Tous les secteurs d’activité sont touchés. Les ONG, par exemple, possèdent des informations sensibles concernant les donateurs et les bénéficiaires (dates de naissance, versement…). Quant à Facebook et consorts, elles devront permettre à leurs utilisateurs d’accéder à toutes les informations qu’elles possèdent sur eux. Notez cet effet collatéral pas anodin: WhatsApp sera désormais interdit aux moins de 16 ans suite à l’entrée en vigueur de la RGPD

Dans la vie quotidienne, les clubs sportifs, les comités des fêtes, les écoles et les associations d’anciens élèves devront aussi s’y plier aussi. Même les communes et les CPAS sont concernés. À Namur, le bureau économique de la province, le BEP, les conscientise: “Les Communes gèrent un grand nombre de données, que ce soit dans le cadre de leur mission de base (état civil, population, enrôlement des taxes…), de la gestion de leur propre personnel, de l’organisation de services à la population, de la communication vers le citoyen.” 
Enfin, ce contrôle touche inévitablement le domaine de la santé. Les institutions hospitalières seront désormais attentives au traitement des données de santé, administratives, financières, sociales des patients mais aussi de leur travailleur. Sans oublier les données des data centers realtives à des applications mobiles d’e-santé dans le cloud. De leur côté, les établissements bancaires et les assurances ont demandé depuis plusieurs semaines des consentements explicites à leur client.

Ce qui change pour les sociétés

Pour les entreprises, cette nouvelle réglementation impliquera l’engagement ou la nomination d’une personne responsable de leur protection. “Les sociétés possèdent de nombreuses données sur les membres de leur personnel: nom, prénom, sexe, âge, adresse, mais aussi CV de candidats, les évaluations, des certificats médicaux, des lettres d’avertissement, des photos sur l’intranet…Elles n’en ont pas toujours conscience elles-mêmes”, explique-t-on chez Acerta, le groupe spécialisé dans les ressources humaines. Pour de nombreuses sociétés, la relation avec le client va devoir évoluer comme dans le marketing: les e-mailings vont nécessiter quelques adaptations (vérifier le contenu de la page “charte vie privée”, contrôler les différents formulaires en ligne, veiller à ce que le consentement soit recueilli de façon libre, via une case qui ne peut être précochée…). 
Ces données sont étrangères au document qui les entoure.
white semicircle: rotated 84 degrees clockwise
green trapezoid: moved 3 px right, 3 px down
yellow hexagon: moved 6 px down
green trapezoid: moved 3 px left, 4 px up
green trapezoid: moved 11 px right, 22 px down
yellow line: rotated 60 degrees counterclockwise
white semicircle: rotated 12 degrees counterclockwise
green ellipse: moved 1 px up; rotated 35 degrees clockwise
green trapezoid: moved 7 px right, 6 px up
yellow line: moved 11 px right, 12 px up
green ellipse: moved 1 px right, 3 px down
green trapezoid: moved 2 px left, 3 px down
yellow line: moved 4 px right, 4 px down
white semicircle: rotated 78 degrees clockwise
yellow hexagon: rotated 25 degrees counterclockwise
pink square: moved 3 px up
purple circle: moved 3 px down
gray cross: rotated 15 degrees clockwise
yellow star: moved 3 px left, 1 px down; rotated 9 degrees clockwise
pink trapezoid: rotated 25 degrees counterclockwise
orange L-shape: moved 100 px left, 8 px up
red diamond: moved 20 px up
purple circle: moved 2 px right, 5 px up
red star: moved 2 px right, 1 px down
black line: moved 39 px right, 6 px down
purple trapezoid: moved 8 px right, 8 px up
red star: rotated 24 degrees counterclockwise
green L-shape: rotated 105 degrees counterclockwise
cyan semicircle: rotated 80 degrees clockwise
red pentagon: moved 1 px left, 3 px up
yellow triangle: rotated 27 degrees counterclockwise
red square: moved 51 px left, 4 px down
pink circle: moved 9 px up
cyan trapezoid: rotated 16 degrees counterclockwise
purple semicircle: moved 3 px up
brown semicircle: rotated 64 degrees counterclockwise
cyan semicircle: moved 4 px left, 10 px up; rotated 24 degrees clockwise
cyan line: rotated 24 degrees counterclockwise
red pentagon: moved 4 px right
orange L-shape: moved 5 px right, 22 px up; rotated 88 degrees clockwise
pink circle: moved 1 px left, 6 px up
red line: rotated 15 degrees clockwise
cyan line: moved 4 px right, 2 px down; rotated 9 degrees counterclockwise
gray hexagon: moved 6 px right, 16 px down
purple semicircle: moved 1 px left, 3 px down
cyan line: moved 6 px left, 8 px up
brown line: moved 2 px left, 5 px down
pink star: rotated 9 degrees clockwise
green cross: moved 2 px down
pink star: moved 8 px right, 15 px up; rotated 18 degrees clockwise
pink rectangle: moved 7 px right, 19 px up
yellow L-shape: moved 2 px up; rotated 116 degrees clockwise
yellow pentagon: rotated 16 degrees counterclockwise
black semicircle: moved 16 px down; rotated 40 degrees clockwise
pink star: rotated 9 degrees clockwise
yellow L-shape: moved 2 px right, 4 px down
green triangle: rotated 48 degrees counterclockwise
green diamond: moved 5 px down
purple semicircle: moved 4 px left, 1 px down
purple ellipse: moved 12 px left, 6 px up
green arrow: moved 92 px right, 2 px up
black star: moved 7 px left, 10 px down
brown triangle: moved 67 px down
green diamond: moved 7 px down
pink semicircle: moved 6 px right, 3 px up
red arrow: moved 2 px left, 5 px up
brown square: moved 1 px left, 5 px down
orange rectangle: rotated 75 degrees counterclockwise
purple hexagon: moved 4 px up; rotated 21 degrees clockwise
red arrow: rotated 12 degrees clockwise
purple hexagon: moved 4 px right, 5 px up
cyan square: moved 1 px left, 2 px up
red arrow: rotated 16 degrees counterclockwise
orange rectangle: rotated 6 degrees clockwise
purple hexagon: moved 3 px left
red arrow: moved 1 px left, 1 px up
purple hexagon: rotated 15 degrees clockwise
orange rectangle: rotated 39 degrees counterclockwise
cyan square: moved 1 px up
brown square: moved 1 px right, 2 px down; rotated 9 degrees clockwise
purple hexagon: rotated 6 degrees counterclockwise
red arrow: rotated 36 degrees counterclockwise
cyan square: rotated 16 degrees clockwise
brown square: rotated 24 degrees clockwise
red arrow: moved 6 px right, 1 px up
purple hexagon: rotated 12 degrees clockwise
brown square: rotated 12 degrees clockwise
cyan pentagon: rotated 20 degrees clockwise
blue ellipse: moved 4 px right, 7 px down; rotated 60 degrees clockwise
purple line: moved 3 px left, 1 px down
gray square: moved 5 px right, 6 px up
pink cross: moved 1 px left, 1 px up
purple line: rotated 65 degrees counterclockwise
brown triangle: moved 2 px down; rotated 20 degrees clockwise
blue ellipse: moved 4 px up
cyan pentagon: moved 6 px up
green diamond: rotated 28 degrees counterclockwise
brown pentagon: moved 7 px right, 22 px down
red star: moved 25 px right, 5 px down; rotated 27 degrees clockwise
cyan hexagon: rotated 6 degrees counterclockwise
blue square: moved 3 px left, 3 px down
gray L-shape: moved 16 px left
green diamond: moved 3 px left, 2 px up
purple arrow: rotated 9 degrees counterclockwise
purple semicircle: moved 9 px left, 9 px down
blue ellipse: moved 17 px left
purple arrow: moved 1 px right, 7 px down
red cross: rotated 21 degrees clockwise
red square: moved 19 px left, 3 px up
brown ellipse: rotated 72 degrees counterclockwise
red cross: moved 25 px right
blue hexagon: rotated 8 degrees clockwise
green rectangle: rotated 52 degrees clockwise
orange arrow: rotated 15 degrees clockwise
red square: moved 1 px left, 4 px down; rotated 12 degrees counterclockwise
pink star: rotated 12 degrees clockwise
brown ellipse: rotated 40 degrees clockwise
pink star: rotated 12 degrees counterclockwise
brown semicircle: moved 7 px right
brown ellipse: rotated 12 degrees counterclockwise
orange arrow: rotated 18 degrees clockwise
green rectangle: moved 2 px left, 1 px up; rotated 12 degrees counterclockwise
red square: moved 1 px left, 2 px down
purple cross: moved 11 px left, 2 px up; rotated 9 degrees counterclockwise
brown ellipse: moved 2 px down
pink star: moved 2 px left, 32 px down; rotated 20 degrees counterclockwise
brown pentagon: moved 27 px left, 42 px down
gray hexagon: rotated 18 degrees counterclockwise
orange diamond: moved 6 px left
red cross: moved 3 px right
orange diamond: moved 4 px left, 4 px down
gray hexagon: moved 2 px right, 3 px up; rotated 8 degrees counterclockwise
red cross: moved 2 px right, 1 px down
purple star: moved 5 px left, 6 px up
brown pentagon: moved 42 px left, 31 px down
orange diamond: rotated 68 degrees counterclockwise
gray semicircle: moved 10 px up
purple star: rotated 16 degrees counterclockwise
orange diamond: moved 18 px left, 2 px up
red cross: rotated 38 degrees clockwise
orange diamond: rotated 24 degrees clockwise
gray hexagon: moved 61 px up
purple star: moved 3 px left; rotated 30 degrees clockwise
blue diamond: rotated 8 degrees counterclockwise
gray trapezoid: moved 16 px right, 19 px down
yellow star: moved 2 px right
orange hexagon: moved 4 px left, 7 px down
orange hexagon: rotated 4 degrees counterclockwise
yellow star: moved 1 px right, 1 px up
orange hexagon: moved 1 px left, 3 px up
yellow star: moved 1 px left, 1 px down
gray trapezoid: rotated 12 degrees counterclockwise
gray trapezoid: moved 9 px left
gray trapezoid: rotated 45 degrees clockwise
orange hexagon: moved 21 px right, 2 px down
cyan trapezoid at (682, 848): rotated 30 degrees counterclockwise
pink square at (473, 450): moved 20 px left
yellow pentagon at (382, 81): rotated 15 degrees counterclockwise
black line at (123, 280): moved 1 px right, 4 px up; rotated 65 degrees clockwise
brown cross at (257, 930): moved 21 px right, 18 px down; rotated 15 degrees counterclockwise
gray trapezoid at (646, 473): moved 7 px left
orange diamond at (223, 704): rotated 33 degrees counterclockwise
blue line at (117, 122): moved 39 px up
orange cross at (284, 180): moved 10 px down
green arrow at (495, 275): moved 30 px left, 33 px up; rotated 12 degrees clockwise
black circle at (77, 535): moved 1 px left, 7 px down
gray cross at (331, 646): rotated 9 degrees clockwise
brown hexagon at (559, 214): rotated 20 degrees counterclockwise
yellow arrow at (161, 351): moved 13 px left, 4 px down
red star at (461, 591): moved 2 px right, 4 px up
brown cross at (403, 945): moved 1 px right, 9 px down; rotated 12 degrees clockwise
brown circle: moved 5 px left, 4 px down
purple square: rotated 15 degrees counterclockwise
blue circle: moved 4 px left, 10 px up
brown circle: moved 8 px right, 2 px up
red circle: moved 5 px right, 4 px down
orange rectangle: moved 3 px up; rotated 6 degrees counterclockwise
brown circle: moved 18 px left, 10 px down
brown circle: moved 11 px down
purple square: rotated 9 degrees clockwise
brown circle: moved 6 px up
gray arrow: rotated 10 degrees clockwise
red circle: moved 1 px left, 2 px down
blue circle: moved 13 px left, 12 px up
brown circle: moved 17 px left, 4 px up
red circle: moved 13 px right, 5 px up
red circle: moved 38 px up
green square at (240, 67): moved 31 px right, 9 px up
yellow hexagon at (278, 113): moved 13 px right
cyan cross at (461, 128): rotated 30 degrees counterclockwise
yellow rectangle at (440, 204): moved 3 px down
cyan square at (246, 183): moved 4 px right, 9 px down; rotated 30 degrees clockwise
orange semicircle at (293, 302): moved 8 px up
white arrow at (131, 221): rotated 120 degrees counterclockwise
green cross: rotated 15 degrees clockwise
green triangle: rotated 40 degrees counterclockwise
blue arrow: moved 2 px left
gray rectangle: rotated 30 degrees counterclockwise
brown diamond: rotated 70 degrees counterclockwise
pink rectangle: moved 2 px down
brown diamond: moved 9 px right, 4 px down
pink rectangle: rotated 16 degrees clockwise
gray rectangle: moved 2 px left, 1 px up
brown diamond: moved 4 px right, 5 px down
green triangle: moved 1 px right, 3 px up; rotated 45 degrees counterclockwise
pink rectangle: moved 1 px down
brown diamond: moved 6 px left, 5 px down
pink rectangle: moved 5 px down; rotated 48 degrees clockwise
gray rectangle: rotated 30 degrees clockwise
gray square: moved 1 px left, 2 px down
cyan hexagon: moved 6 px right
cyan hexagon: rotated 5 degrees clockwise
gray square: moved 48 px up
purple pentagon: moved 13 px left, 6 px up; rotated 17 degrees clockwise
Fini, grâce au RGPD, le temps où les sociétés abusaient de concours, par exemple, pour soutirer des données privées. Même si du côté de la Belgian association of Marketing, on espère un assouplissement ou au moins une discussion avec les autorités compétentes: “Dans le marketing direct, nous devons conserver des clients et en recruter de nouveaux. Si la législation RGPD était appliquée de façon trop stricte cela ne serait plus possible.” En attendant, tous les acteurs doivent se mettre aux normes avant le 25 mai sous peine de sanction. En cas de défaut de consentement, celles-ci pourraient atteindre près de 4% du chiffre d’affaires. 

Grâce à la RGPD, vous avez dorénavant droit :

• À l’accessibilité de vos données; 
• À l’oubli: on peut exiger qu’elles soient effacées;
• À la limitation de traitement de vos données pour ne pas qu’elles soient utilisées à d’autres fins;
• À vous opposer à leur traitement;
• À leur rectification;
• À leur portabilité vers un autre acteur;
• À être informé d’un piratage dans un délai de 72 h. Les fuites de données doivent également être signalées à la Commission de protection de la vie privée s’il existe un préjudice potentiel (usurpation d’identité, pertes financières…).